▶ _Problem to solve_
Put the records, from their first line through the line containing "v(-17.41, 1.74) *", into a Markdown table with columns Num and Text, one numbered row per line and blank lines skipped.

▶ _Input material_
┄┄┄┄┄┄
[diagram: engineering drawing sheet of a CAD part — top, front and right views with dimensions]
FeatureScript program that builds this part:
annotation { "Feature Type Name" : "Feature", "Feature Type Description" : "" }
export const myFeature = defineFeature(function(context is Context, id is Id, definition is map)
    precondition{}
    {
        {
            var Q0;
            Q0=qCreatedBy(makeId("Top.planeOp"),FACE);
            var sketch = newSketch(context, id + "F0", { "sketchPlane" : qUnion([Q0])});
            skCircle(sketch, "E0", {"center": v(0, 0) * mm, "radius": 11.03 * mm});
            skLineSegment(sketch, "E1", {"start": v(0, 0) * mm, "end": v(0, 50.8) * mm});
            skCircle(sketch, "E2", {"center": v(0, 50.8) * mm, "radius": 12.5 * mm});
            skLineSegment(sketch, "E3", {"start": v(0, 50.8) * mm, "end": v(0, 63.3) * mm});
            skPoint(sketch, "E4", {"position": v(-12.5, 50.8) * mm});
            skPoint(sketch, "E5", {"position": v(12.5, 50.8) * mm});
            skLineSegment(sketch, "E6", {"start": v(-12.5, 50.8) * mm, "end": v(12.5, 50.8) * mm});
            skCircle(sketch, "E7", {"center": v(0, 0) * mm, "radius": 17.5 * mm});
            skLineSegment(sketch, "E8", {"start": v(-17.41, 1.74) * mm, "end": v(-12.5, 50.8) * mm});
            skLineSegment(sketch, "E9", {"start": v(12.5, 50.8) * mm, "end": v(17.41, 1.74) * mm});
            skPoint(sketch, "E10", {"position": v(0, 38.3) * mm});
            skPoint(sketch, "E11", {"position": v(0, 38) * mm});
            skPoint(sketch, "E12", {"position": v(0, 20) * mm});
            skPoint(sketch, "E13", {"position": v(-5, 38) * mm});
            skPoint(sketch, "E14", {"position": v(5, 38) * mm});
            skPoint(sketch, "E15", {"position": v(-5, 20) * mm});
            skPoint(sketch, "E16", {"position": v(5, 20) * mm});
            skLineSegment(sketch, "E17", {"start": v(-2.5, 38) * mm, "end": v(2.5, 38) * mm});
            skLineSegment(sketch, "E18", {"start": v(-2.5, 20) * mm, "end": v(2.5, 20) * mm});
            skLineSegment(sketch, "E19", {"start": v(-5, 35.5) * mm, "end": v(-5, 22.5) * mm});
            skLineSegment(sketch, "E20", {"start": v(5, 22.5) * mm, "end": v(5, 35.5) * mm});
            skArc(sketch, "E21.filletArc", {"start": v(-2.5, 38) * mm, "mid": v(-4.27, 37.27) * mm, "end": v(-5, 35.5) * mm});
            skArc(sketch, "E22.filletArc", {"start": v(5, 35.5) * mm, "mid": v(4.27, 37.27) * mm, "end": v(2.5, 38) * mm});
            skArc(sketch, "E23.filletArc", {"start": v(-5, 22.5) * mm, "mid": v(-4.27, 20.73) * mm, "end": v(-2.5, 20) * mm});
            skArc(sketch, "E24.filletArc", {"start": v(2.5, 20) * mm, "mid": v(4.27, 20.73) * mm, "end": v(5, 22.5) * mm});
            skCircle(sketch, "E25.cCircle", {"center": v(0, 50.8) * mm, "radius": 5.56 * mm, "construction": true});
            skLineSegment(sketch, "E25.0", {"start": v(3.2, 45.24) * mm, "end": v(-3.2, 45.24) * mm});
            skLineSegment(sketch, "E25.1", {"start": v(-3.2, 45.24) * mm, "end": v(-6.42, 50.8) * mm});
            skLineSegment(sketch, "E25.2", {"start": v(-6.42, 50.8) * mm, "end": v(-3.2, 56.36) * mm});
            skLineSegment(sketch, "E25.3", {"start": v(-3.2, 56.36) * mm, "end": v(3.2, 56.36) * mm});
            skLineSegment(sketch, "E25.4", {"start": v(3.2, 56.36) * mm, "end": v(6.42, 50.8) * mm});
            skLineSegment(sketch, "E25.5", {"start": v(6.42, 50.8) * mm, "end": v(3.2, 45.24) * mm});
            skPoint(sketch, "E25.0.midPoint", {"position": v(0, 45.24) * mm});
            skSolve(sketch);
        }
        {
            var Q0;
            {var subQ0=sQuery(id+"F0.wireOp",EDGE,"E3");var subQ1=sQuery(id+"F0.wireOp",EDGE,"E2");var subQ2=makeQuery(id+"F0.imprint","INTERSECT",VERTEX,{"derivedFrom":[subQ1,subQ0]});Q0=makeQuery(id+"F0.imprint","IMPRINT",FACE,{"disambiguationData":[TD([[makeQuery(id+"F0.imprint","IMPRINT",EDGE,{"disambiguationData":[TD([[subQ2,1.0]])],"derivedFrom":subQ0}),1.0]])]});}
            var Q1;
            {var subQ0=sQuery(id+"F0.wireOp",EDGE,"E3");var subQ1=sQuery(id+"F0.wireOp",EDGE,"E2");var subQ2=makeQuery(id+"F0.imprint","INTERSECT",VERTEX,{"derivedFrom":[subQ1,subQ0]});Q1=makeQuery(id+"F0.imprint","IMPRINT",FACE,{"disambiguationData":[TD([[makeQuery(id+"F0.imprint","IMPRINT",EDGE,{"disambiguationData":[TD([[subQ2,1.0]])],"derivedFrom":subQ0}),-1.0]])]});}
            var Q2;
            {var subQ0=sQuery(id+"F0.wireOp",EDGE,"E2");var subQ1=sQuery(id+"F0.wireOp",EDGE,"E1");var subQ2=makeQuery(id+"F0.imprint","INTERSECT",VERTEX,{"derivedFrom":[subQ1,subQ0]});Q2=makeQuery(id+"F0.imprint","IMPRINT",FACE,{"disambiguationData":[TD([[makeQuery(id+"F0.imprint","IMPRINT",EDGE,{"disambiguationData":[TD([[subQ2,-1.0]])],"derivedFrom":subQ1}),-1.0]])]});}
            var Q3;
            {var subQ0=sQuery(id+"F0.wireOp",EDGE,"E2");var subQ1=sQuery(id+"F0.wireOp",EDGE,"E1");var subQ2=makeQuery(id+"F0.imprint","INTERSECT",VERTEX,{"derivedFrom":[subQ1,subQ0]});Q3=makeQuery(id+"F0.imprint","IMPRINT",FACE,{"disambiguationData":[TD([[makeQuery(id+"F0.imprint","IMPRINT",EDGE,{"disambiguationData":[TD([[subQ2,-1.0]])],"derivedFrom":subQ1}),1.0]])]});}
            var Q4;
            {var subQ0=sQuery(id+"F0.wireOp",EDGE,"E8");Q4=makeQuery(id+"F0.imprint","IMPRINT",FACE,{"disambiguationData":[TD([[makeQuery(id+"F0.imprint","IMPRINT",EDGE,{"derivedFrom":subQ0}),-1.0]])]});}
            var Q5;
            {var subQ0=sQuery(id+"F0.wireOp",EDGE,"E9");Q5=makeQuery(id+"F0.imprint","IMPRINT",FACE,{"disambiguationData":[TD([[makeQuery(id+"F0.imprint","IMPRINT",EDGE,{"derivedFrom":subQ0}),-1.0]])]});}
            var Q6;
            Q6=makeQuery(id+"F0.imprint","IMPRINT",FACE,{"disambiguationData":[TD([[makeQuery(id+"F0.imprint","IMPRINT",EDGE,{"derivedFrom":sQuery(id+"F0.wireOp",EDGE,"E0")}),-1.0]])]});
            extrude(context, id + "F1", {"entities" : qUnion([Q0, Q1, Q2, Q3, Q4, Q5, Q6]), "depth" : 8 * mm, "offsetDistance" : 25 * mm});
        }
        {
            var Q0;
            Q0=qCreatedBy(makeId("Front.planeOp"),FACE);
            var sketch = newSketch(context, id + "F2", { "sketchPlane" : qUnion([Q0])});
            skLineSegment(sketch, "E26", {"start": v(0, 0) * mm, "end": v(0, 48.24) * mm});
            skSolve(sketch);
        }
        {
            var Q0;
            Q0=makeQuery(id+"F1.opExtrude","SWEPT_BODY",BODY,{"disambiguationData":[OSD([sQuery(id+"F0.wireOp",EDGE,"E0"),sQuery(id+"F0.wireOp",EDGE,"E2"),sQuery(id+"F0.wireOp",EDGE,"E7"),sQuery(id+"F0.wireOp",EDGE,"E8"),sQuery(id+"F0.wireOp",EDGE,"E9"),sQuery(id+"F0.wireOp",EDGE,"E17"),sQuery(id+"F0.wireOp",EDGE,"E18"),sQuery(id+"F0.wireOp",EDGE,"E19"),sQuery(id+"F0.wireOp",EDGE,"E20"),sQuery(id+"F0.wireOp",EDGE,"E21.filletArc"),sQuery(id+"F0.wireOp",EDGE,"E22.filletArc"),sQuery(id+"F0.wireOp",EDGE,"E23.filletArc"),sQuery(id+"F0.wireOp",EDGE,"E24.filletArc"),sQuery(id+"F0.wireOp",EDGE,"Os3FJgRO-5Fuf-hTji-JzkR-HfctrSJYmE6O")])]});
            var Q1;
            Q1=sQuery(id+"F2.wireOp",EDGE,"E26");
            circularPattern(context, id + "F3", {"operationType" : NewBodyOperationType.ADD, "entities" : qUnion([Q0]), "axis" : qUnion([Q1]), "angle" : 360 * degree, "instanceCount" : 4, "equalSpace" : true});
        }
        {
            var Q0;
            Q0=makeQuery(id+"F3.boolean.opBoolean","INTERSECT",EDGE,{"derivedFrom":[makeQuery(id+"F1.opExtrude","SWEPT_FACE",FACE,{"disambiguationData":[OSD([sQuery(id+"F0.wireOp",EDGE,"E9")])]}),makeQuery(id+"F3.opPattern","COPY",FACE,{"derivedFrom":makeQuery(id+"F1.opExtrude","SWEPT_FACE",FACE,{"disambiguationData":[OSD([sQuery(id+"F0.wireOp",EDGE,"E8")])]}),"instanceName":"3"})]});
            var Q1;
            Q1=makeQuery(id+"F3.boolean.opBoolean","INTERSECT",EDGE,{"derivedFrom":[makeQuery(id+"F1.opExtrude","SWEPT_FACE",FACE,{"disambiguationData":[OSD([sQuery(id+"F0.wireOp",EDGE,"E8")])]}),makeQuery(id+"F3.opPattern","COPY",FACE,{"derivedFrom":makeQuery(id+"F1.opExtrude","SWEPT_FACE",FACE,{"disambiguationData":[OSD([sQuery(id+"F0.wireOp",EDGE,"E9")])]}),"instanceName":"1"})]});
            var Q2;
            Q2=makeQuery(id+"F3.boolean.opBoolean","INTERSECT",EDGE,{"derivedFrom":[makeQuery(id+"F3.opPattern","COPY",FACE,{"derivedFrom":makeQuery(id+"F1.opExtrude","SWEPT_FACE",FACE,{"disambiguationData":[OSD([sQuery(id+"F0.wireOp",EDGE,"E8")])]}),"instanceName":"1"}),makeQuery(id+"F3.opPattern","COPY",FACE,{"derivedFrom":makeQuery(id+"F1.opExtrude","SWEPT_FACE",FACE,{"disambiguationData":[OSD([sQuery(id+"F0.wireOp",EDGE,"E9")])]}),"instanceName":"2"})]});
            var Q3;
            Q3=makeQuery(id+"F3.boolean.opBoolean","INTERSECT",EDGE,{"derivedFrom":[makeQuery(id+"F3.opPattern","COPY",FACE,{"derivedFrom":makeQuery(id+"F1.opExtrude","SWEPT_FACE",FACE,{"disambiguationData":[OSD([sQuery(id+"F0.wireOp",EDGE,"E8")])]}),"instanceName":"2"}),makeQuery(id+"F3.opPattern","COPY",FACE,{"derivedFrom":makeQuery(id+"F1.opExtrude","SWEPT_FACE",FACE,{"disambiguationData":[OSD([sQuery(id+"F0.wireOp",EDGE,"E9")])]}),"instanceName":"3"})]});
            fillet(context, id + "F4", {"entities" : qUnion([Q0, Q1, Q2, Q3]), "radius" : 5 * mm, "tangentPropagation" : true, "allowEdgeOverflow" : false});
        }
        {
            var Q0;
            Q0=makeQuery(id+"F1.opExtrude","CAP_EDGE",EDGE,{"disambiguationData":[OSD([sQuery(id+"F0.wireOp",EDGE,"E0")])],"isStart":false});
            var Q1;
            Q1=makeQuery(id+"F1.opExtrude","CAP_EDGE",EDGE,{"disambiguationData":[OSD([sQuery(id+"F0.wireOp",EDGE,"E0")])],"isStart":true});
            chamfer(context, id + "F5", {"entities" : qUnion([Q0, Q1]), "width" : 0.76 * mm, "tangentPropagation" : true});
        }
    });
┄┄┄┄┄┄
▶ _Finished exercise_
| Num | Text |
|---|---|
| 1 | [diagram: engineering drawing sheet of a CAD part — top, front and right views with dimensions] |
| 2 | FeatureScript program that builds this part: |
| 3 | annotation { "Feature Type Name" : "Feature", "Feature Type Description" : "" } |
| 4 | export const myFeature = defineFeature(function(context is Context, id is Id, definition is map) |
| 5 |     precondition{} |
| 6 |     { |
| 7 |         { |
| 8 |             var Q0; |
| 9 |             Q0=qCreatedBy(makeId("Top.planeOp"),FACE); |
| 10 |             var sketch = newSketch(context, id + "F0", { "sketchPlane" : qUnion([Q0])}); |
| 11 |             skCircle(sketch, "E0", {"center": v(0, 0) * mm, "radius": 11.03 * mm}); |
| 12 |             skLineSegment(sketch, "E1", {"start": v(0, 0) * mm, "end": v(0, 50.8) * mm}); |
| 13 |             skCircle(sketch, "E2", {"center": v(0, 50.8) * mm, "radius": 12.5 * mm}); |
| 14 |             skLineSegment(sketch, "E3", {"start": v(0, 50.8) * mm, "end": v(0, 63.3) * mm}); |
| 15 |             skPoint(sketch, "E4", {"position": v(-12.5, 50.8) * mm}); |
| 16 |             skPoint(sketch, "E5", {"position": v(12.5, 50.8) * mm}); |
| 17 |             skLineSegment(sketch, "E6", {"start": v(-12.5, 50.8) * mm, "end": v(12.5, 50.8) * mm}); |
| 18 |             skCircle(sketch, "E7", {"center": v(0, 0) * mm, "radius": 17.5 * mm}); |
| 19 |             skLineSegment(sketch, "E8", {"start": v(-17.41, 1.74) * mm, "end": v(-12.5, 50.8) * mm}); |